At first he tries to cope by becoming more anit-Zionist and anti-Semitic than thou, but when that doesn’t help, he seeks out the advice of Lenny (Schiff), an expatriate American Jew who lives across the street from his late mother’s house. Together they trace down his birth father to a Jewish old age home where Nasir is refused admission to his father’s room by a rabbi. The rabbi is worried that the shock of finding out he has such an obviously Muslim son could kill the older man, and tells Nasir he can only see his father if he can be more Jewish. Turning to Lenny for help he begins a crash course in what it means to be a Jew, including learning how to shrug and say “oy vey,” dancing like Topel in Fiddler On The Roof, and attending a bar mitzvah. (One of the movie’s best lines occurs at the bar mitzvah when Schiff defines a Buddhist Jew as being a person who rejects materialism but keeps the receipts.)
While the movie follows the expected pattern — Naisr’s Jewishness being exposed at the worst possible moment; his alienation from family and friends; his son’s wedding being called off; the denouncing of the radical cleric; and a happy reconciliation — the way it travels that road is what makes it so much fun to watch.

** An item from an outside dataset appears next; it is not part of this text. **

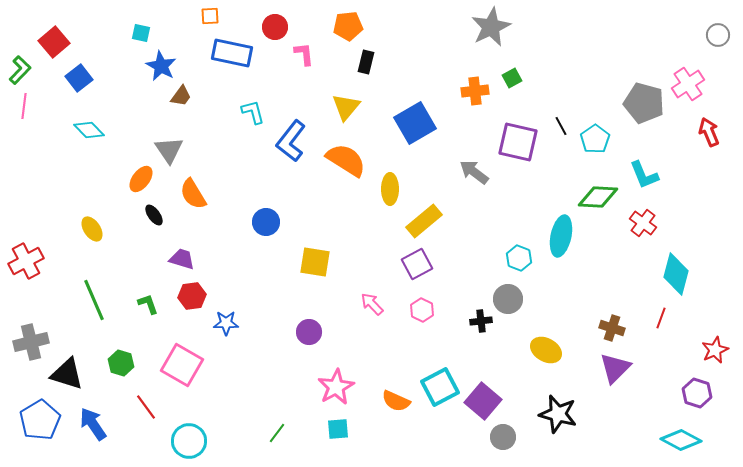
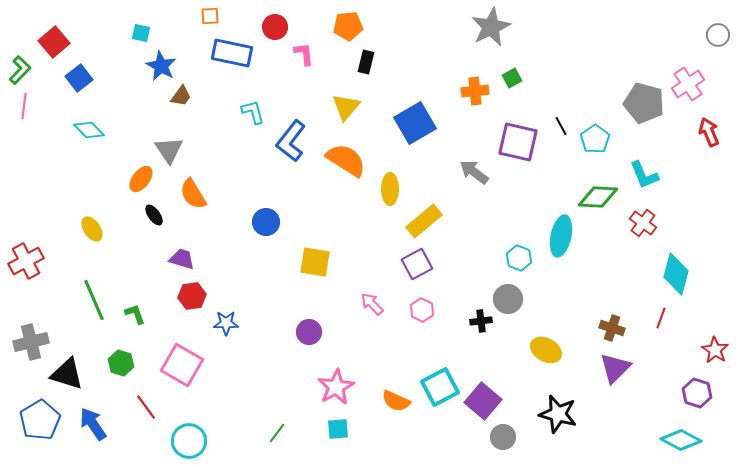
green L-shape at (148, 304): moved 13 px left, 10 px down
red star at (715, 350): rotated 16 degrees counterclockwise
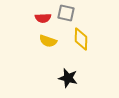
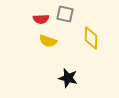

Schiff and Djalili are an absolute joy to watch working together as they verge back and forth between trading insults and learning to find common ground with each other. The contrast between Djalili’s over-the-top bombast and Schiff’s sarcastic wit makes for some of the film’s funniest moments. There are times the movie will make most people cringe as it holds up a large mirror reflecting the bigotry each group has towards the other through some of the nastiest Jewish and Arab jokes ever told.
That’s when the movie is its most effective as it forces the audience to confront the reality of racial jokes and answers that old question of “Where’s the harm in telling it?” The harm is the underlying hatred that is the basis for those types of jokes in the first place. When Djalili joins in a round of Jewish insults at work as he’s still trying to come to grips with his own identity he transforms from a basically likable guy into both a figure of ridicule and something genuinely ugly. Change the accents and the skin colour and it could be a group of guys in North America hanging around the water cooler making jokes about rag-heads and swearing about the fucking Muslims.
The divisions between Jews and Muslims aren’t going to be closed without a willingness on both parts to step down from their positions of self-righteous indignation. The great thing about The Infidel is how it holds both sides up to ridicule while also showing why each also has every reason to be nervous of elements on the other side. It does the truly remarkable job respecting each group’s beliefs while pointing out how ridiculous they are being. It may not bring instant peace to the Middle East, but it might just give some people a different perspective on the situation.
The Infidel on DVD has many of the bonus features we’ve come to expect these days including commentaries from the two lead actors, director Josh Appignanesi, and screenwriter David Baddiel; interviews with the actors and director; a gag reel; and bonus jokes. As usual it will sound and look best on newer home theatre equipment as it’s presented in wide screen format with Dolby Digital 5.1 surround sound.